┌──

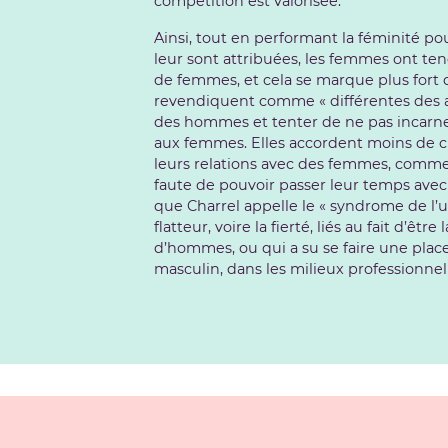
compétition est valorisée.
Ainsi, tout en performant la féminité po
leur sont attribuées, les femmes ont te
de femmes, et cela se marque plus fort d
revendiquent comme « différentes des au
des hommes et tenter de ne pas incarne
aux femmes. Elles accordent moins de c
leurs relations avec des femmes, comme s
faute de pouvoir passer leur temps avec
que Charrel appelle le « syndrome de l’un
flatteur, voire la fierté, liés au fait d’ê
d’hommes, ou qui a su se faire une plac
masculin, dans les milieux professionnel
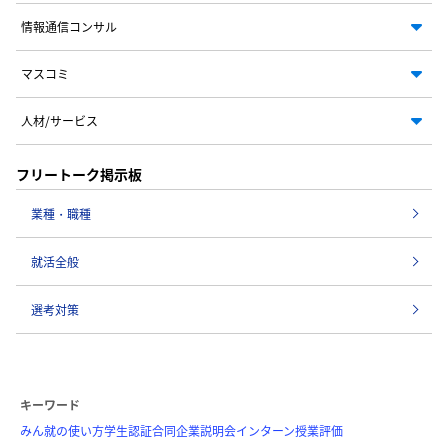
情報通信コンサル
マスコミ
人材/サービス
フリートーク掲示板
業種・職種
就活全般
選考対策
キーワード
みん就の使い方
学生認証
合同企業説明会
インターン
授業評価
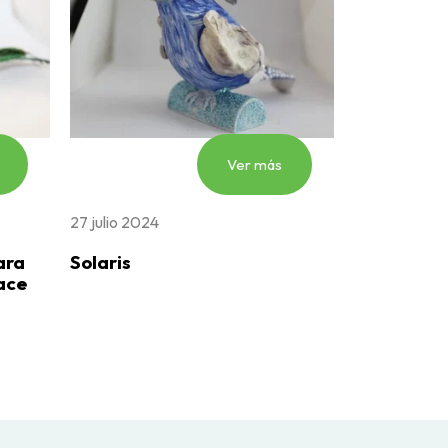
Ver más
27 julio 2024
ara
Solaris
ace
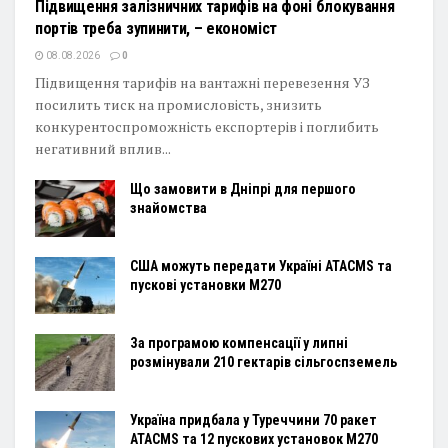
Підвищення залізничних тарифів на фоні блокування
портів треба зупинити, – економіст
08.08.2026
0
Підвищення тарифів на вантажні перевезення УЗ
посилить тиск на промисловість, знизить
конкурентоспроможність експортерів і поглибить
негативний вплив...
Що замовити в Дніпрі для першого
знайомства
США можуть передати Україні ATACMS та
пускові установки M270
За програмою компенсації у липні
розмінували 210 гектарів сільгоспземель
Україна придбала у Туреччини 70 ракет
ATACMS та 12 пускових установок M270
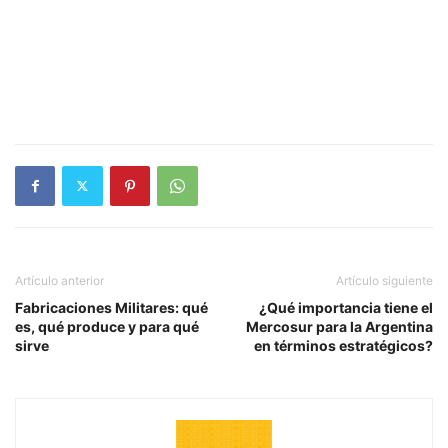
Artículo anterior
Artículo siguiente
Fabricaciones Militares: qué
¿Qué importancia tiene el
es, qué produce y para qué
Mercosur para la Argentina
sirve
en términos estratégicos?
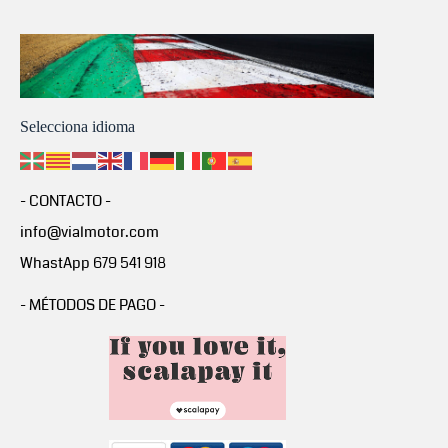
Selecciona idioma
- CONTACTO -
info@vialmotor.com
WhastApp 679 541 918
- MÉTODOS DE PAGO -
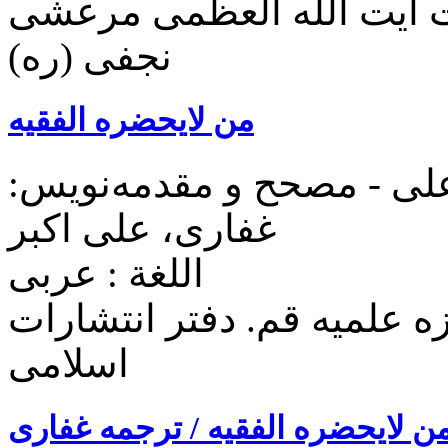
ت آيت الله العظمی مرعشی
نجفی (ره)
من لايحضره الفقيه
 علی - مصحح و مقدمه‌نويس:
غفاری، علی‌ اکبر
اللغة : عربی
ه علمیه قم. دفتر انتشارات
اسلامی
ن لايحضره الفقيه / ترجمه غفاری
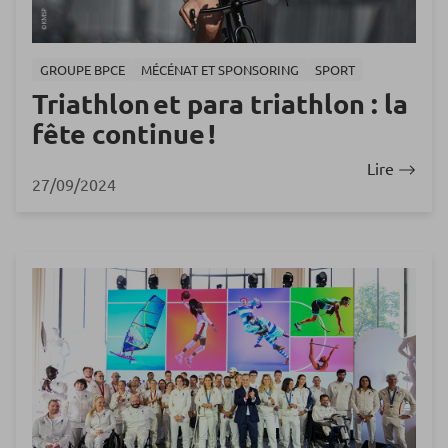
GROUPE BPCE
MÉCÉNAT ET SPONSORING
SPORT
Triathlon et para triathlon : la
fête continue !
Lire
27/09/2024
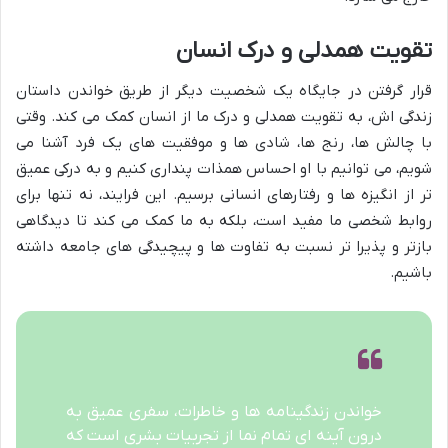
تقویت همدلی و درک انسان
قرار گرفتن در جایگاه یک شخصیت دیگر از طریق خواندن داستان
زندگی اش، به تقویت همدلی و درک ما از انسان کمک می کند. وقتی
با چالش ها، رنج ها، شادی ها و موفقیت های یک فرد آشنا می
شویم، می توانیم با او احساس همذات پنداری کنیم و به درکی عمیق
تر از انگیزه ها و رفتارهای انسانی برسیم. این فرایند، نه تنها برای
روابط شخصی ما مفید است، بلکه به ما کمک می کند تا دیدگاهی
بازتر و پذیرا تر نسبت به تفاوت ها و پیچیدگی های جامعه داشته
باشیم.
خواندن زندگینامه ها و خاطرات، سفری عمیق به
درون آینه ای تمام نما از تجربیات بشری است که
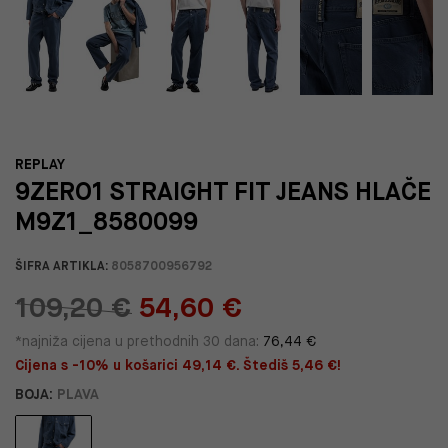
REPLAY
9ZERO1 STRAIGHT FIT JEANS HLAČE
M9Z1_8580099
ŠIFRA ARTIKLA:
8058700956792
109,20 €
54,60 €
*najniža cijena u prethodnih 30 dana:
76,44 €
Cijena s -10% u košarici 49,14 €. Štediš 5,46 €!
BOJA:
PLAVA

└──

What to do: Retype the text of every record above line for line, leaving out the pictures.

Answer for the task:
compétition est valorisée.
Ainsi, tout en performant la féminité po
leur sont attribuées, les femmes ont te
de femmes, et cela se marque plus fort d
revendiquent comme « différentes des au
des hommes et tenter de ne pas incarne
aux femmes. Elles accordent moins de c
leurs relations avec des femmes, comme s
faute de pouvoir passer leur temps avec
que Charrel appelle le « syndrome de l’un
flatteur, voire la fierté, liés au fait d’ê
d’hommes, ou qui a su se faire une plac
masculin, dans les milieux professionnel
情報通信コンサル
マスコミ
人材/サービス
フリートーク掲示板
業種・職種
就活全般
選考対策
キーワード
みん就の使い方
学生認証
合同企業説明会
インターン
授業評価
Ver más
27 julio 2024
ara
Solaris
ace
Підвищення залізничних тарифів на фоні блокування
портів треба зупинити, – економіст
08.08.2026
0
Підвищення тарифів на вантажні перевезення УЗ
посилить тиск на промисловість, знизить
конкурентоспроможність експортерів і поглибить
негативний вплив...
Що замовити в Дніпрі для першого
знайомства
США можуть передати Україні ATACMS та
пускові установки M270
За програмою компенсації у липні
розмінували 210 гектарів сільгоспземель
Україна придбала у Туреччини 70 ракет
ATACMS та 12 пускових установок M270
Artículo anterior
Artículo siguiente
Fabricaciones Militares: qué
¿Qué importancia tiene el
es, qué produce y para qué
Mercosur para la Argentina
sirve
en términos estratégicos?
Selecciona idioma
- CONTACTO -
info@vialmotor.com
WhastApp 679 541 918
- MÉTODOS DE PAGO -
ت آيت الله العظمی مرعشی
نجفی (ره)
من لايحضره الفقيه
 علی - مصحح و مقدمه‌نويس:
غفاری، علی‌ اکبر
اللغة : عربی
ه علمیه قم. دفتر انتشارات
اسلامی
ن لايحضره الفقيه / ترجمه غفاری
GROUPE BPCE
MÉCÉNAT ET SPONSORING
SPORT
Triathlon et para triathlon : la
fête continue !
Lire
27/09/2024
تقویت همدلی و درک انسان
قرار گرفتن در جایگاه یک شخصیت دیگر از طریق خواندن داستان
زندگی اش، به تقویت همدلی و درک ما از انسان کمک می کند. وقتی
با چالش ها، رنج ها، شادی ها و موفقیت های یک فرد آشنا می
شویم، می توانیم با او احساس همذات پنداری کنیم و به درکی عمیق
تر از انگیزه ها و رفتارهای انسانی برسیم. این فرایند، نه تنها برای
روابط شخصی ما مفید است، بلکه به ما کمک می کند تا دیدگاهی
بازتر و پذیرا تر نسبت به تفاوت ها و پیچیدگی های جامعه داشته
باشیم.
خواندن زندگینامه ها و خاطرات، سفری عمیق به
درون آینه ای تمام نما از تجربیات بشری است که
REPLAY
9ZERO1 STRAIGHT FIT JEANS HLAČE
M9Z1_8580099
ŠIFRA ARTIKLA:
8058700956792
109,20 €
54,60 €
*najniža cijena u prethodnih 30 dana:
76,44 €
Cijena s -10% u košarici 49,14 €. Štediš 5,46 €!
BOJA:
PLAVA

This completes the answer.